Она — эта ярость — не оставляла его и на сцене перед аплодирующим залом, и потом на банкете, когда все наперебой лезли к нему чокаться или целоваться, включая самого Василия Никифоровича, который даже позволил себе фамильярно расслабиться перед ним:
— Эх, Владислав Алексеич, по правде говоря, я ведь тоже в молодости баловался, иные говорят, что и надежды подавал, но партийная работа это вам не фунт изюму, всего человека от человека требует, да…
А его первый протежер и нынешний ненавистник, заочник Литинститута, поэт-переводчик Седугин сам подошел к нему со стаканом лимонада:
— Давай, хоть этим чокнемся, — он страдал застарелой язвой, отчего изможденное лицо его всегда выражало брезгливое презрение к роду человеческому, — все-таки как-никак ты мой крестник.
И, подхваченный снедавшей его ненавистью, отошел, подсвечивая во все стороны своей язвенной улыбочкой.
Эх, Седугин, Седугин, твоя ненависть разъест тебя до того, что ты откажешься от услуг ненавистного тебе соседа, который захочет вызвать врача в минуту смертельного для тебя приступа, и ты сойдешь в могилу, не оставив по себе ни любви друзей, ни памяти врагов. И кроме Влада, по твоему мнению, лютейшего твоего недруга, некому во всем городе будет сказать над открытой еще твоей могилой доброго о тебе слова. Если бы только узнал об этом, ты мог бы воскреснуть, чтобы опротестовать такое кощунство. Но он сказал, прощаясь с тобой: спи спокойно, дорогой друг! Значит, спи.
Влада, кстати, всегда поражала в некоторых людях их беспричинная ненависть к нему. Порою он ощущал ее без слов, почти физически: в случайной компании за столом, в кабинете какого-нибудь начальника, который, казалось, и видел-то его впервые в жизни, в поезде, в магазине, в театре, в самых, в общем, неожиданных местах. Это преследовало его с детства, но и дожив до седых волос, он так и не смог разобраться в ее природе и происхождении. Ну да и Бог с ней — с этой ненавистью, от нее еще никто не умирал, хотя жить без нее ему было бы много легче…
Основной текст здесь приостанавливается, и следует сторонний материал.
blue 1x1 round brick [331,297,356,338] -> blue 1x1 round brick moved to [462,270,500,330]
Но все это восстановилось в нем позже, задним числом, а тогда, на самом банкете, происходящее неслось мимо него, не отзываясь в его душе или сердце ни одним отзвуком: всем своим естеством он рвался туда, где сейчас ожидало его вдруг возникшее у него в жизни существо, которое, может быть, сумеет найти так необходимые ему в этот вечер слова.
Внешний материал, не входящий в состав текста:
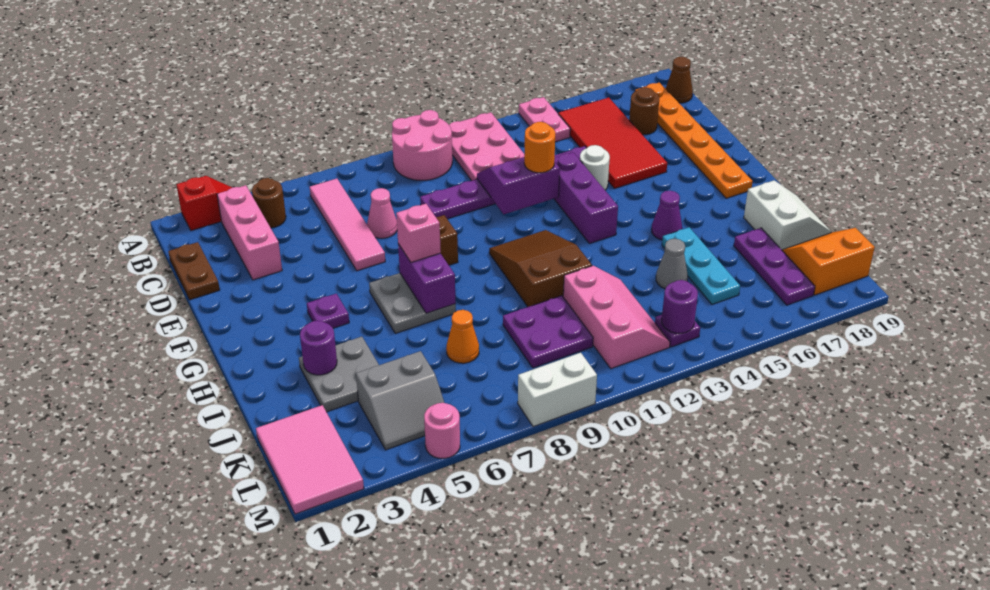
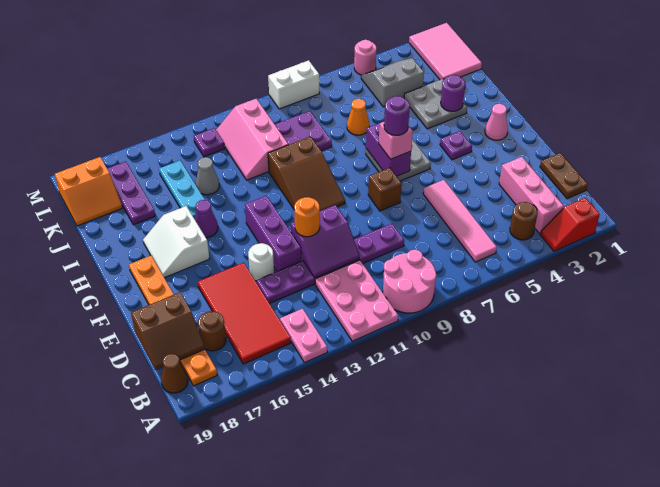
none -> brown 2x2 slope [131,292,205,370]
pink 1x1 cone [367,188,397,238] -> pink 1x1 cone moved to [485,104,508,140]
white 2x2 slope [744,180,831,250] -> white 2x2 slope moved to [143,206,210,278]
purple 1x1 round brick [662,280,698,333] -> purple 1x1 round brick moved to [384,96,410,135]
И она нашла для него эти слова. И еще очень много других слов, но тоже необходимых ему в этот вечер.
Они расстались только до завтра.
Когда Влад вспоминал о женщинах в своей жизни, о которых ему вообще хотелось вспоминать, он вновь обращался к тому сумрачному вечеру в доме под Гамбургом, где его гостеприимный хозяин, стареющий, но все еще сохранявший эластичность и красоту спортсмена, рассказывая гостю о себе, вспоминал о начале собственного миллиардного дела:
— До войны, мой дорогой друг, наша семья имела небольшую типографию, но, чтобы снова получить право на нее, я должен был пройти комиссию по денацификации. Слава Богу, у нас в семье не было человека, который бы когда-либо связывался с этой шайкой, мы сумели остаться в стороне от всеобщего безумия. Но война только что кончилась, и союзники требовали от немцев, желавших получить права на свои предприятия, большего — участия в Сопротивлении или хотя бы статуса гонимого. Поэтому когда я пришел к английскому коменданту за лицензией, он спросил меня:
— Вас преследовали при нацизме?
Я ответил, не задумываясь:
— Конечно.
— Кто?
— Женщины.
Англичанин оказался с чувством юмора, он расхохотался и немедля выдал мне эту проклятую лицензию…
К счастью или к сожалению, но Влада женщины не преследовали никогда, во всяком случае те, кого положа руку на сердце можно было назвать женщинами.